EXERCISE DETAILS: Everything from the line with "large poster with" to the final line of the records should be reproduced word for word, with both of those lines kept.

DATA FOR PROCESSING:
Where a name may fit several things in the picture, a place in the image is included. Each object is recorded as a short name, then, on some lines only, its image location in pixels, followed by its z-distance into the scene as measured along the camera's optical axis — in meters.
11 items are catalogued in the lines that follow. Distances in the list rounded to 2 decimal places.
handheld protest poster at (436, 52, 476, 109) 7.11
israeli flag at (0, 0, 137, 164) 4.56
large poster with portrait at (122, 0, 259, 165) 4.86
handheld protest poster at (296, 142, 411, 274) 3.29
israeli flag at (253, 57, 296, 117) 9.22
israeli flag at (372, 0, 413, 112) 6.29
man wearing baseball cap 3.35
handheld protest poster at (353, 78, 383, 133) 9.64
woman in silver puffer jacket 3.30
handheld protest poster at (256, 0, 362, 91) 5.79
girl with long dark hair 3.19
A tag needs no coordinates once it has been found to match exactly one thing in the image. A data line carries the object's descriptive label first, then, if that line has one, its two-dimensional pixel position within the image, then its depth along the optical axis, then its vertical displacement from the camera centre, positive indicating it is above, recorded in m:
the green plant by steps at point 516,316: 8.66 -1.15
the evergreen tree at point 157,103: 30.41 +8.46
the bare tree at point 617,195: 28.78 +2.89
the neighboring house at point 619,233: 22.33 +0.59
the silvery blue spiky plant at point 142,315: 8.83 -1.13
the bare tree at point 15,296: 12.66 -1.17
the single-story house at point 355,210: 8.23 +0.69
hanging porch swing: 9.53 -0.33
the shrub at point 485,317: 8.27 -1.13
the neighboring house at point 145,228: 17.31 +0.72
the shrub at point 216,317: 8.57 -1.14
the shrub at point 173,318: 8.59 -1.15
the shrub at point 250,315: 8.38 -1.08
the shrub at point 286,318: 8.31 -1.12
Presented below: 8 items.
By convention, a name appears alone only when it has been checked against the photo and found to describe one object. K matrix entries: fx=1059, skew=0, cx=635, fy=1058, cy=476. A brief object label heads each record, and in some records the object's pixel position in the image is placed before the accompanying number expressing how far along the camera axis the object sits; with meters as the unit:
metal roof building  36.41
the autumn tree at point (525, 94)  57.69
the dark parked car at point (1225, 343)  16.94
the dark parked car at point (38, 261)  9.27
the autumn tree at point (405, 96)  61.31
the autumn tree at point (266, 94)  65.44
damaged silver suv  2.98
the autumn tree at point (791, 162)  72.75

SOLVED EXERCISE:
large poster with portrait at (122, 0, 259, 165) 4.86
handheld protest poster at (296, 142, 411, 274) 3.29
israeli flag at (253, 57, 296, 117) 9.22
israeli flag at (372, 0, 413, 112) 6.29
man wearing baseball cap 3.35
handheld protest poster at (353, 78, 383, 133) 9.64
woman in silver puffer jacket 3.30
handheld protest poster at (256, 0, 362, 91) 5.79
girl with long dark hair 3.19
A tag needs no coordinates once it has been found to match exactly one thing in the image. A data line carries the object's descriptive label first, then, if that line has one, its two-dimensional pixel position within the image, then its depth along the optical axis, then its vertical displacement from the camera centre, positive indicating it is above, recorded in m:
the green plant by steps at point 516,316: 8.66 -1.15
the evergreen tree at point 157,103: 30.41 +8.46
the bare tree at point 617,195: 28.78 +2.89
the neighboring house at point 619,233: 22.33 +0.59
the silvery blue spiky plant at point 142,315: 8.83 -1.13
the bare tree at point 15,296: 12.66 -1.17
the single-story house at point 355,210: 8.23 +0.69
hanging porch swing: 9.53 -0.33
the shrub at point 485,317: 8.27 -1.13
the neighboring house at point 145,228: 17.31 +0.72
the shrub at point 216,317: 8.57 -1.14
the shrub at point 173,318: 8.59 -1.15
the shrub at point 250,315: 8.38 -1.08
the shrub at point 286,318: 8.31 -1.12
Presented below: 8 items.
By convention, a name appears alone only when it has been checked against the photo and found to describe one object. K matrix entries: fx=1059, skew=0, cx=635, fy=1058, cy=476. A brief object label heads each record, and in some records the object's pixel position in the image is placed before the accompanying number expressing how far along the camera axis the object sits; with meters as the unit:
metal roof building  36.41
the autumn tree at point (525, 94)  57.69
the dark parked car at point (1225, 343)  16.94
the dark parked car at point (38, 261)  9.27
the autumn tree at point (405, 96)  61.31
the autumn tree at point (266, 94)  65.44
damaged silver suv  2.98
the autumn tree at point (791, 162)  72.75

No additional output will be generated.